Geraldo Luís reflete sobre a perenidade da vida e critica o trabalho excessivo: Não temos garantia de nada

05/Fev/

A vida é um sopro? Aos 51 anos de idade, Geraldo Luís abriu o coração e fez um desabafo misterioso sobre a perenidade das relações. Nas redes sociais, o apresentador do Balanço Geral expôs os sentimentos e ainda criticou o trabalho excessivo.
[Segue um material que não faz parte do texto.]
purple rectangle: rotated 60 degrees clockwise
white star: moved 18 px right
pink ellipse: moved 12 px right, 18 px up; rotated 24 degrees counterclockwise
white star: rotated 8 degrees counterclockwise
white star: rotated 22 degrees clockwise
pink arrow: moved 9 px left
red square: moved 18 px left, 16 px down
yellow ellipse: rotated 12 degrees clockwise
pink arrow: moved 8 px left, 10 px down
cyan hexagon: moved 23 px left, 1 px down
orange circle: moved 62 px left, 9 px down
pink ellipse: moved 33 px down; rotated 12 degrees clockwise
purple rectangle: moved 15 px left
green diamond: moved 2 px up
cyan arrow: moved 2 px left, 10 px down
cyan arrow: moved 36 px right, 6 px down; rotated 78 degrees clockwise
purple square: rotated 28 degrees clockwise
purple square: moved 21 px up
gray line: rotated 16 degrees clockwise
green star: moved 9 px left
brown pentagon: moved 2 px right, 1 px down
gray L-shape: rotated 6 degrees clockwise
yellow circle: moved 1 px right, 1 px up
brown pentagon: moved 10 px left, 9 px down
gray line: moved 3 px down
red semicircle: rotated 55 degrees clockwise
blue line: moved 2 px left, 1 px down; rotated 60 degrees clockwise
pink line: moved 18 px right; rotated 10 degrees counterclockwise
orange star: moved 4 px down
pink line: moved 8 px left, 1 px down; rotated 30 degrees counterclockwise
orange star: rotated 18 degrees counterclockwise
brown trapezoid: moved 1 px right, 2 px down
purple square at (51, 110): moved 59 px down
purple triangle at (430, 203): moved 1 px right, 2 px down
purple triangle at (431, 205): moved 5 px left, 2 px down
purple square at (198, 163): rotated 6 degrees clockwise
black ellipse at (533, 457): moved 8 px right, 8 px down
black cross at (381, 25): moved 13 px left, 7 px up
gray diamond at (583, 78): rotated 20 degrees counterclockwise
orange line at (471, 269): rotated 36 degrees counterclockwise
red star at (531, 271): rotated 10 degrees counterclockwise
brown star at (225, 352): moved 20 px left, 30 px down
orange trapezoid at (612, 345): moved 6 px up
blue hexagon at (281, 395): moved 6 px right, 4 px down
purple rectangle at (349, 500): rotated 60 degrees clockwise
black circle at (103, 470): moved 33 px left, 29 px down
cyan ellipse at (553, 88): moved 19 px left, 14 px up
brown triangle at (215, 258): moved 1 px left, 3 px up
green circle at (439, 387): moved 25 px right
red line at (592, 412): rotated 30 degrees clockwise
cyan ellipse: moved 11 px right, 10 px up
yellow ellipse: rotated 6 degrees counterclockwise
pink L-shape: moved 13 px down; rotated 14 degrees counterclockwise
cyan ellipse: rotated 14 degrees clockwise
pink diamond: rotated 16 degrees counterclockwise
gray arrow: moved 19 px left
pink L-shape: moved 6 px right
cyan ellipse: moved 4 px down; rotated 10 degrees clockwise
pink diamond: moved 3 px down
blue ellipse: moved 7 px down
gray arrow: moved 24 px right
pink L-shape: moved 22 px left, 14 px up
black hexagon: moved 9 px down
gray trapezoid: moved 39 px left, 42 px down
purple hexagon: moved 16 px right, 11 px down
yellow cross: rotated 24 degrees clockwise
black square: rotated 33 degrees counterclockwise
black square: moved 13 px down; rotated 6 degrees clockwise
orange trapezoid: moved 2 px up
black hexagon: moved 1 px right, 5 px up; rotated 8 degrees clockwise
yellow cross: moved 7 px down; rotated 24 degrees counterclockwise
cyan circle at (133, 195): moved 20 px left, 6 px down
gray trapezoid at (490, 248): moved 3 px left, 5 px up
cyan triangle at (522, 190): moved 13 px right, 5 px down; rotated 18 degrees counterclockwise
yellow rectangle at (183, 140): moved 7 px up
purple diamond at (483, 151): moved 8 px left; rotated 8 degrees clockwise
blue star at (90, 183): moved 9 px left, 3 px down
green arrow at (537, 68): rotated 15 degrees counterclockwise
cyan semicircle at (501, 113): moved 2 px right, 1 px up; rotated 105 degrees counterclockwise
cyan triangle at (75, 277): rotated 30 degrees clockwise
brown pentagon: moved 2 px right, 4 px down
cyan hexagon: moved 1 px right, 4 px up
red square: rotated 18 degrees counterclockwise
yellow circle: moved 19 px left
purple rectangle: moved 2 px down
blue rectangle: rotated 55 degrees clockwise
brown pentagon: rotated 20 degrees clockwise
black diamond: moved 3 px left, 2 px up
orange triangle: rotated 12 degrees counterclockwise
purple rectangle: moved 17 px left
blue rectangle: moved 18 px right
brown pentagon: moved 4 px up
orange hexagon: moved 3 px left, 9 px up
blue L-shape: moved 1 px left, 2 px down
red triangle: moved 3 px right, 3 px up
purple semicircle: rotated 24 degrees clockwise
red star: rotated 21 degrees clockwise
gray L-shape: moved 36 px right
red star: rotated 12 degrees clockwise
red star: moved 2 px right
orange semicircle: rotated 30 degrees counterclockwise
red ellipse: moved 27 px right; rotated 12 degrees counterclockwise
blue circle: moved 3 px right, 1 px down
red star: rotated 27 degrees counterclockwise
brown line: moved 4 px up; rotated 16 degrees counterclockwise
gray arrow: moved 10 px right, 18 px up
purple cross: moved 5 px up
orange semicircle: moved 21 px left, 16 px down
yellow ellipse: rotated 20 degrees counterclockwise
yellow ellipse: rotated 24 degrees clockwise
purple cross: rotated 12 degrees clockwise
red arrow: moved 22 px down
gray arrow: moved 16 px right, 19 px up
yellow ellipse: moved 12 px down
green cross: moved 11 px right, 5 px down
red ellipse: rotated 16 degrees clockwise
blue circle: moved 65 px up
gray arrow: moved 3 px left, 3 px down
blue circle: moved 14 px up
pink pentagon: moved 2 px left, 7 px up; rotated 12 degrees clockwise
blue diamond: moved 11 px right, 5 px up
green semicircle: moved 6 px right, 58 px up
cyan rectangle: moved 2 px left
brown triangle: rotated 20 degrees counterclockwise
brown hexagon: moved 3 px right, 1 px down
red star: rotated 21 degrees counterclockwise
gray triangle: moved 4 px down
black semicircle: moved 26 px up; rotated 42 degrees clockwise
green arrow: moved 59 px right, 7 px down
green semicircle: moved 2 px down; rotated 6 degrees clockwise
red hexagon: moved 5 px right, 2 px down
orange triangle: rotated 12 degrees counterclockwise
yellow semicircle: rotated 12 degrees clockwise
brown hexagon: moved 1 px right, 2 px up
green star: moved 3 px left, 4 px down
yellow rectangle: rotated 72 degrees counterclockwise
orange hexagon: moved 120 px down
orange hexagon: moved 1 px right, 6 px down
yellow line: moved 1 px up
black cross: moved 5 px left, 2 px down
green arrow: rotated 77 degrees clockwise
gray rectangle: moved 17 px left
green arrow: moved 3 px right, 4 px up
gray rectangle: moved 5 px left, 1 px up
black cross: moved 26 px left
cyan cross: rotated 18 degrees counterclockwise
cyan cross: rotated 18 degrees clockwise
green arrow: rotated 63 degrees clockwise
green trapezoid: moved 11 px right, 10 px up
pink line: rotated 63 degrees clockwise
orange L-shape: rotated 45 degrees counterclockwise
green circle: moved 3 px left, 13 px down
Não espere esse amigo ir embora, a vida tão bela e tão estúpida. Não temos nem somos garantia de nada, perdemos tempo e pessoas por não lembrá-las em momentos sóbrios de saudade, de apenas um oi e nada mais. Somos destruídos dia a dia por uma máquina mortífera chamada trabalho, celular e outras coisas que se tornam coisas, mas as coisas mais belas e simples essas não fazemos mais, escreveu.

E continuou:

Por isso que minha cadeira sempre estará no meio da rua me esperando, meus poucos amigos da roça que amo. Aqueles que não olham se a taça é de cristal, só olham para os meus olhos e dizem: Que bom, Geraldo, que você veio. Senta aí meu.

Nos comentários, Cátia Fonseca concordou com o jornalista.

Arrasou, meu amigo. Você tem total razão, disse.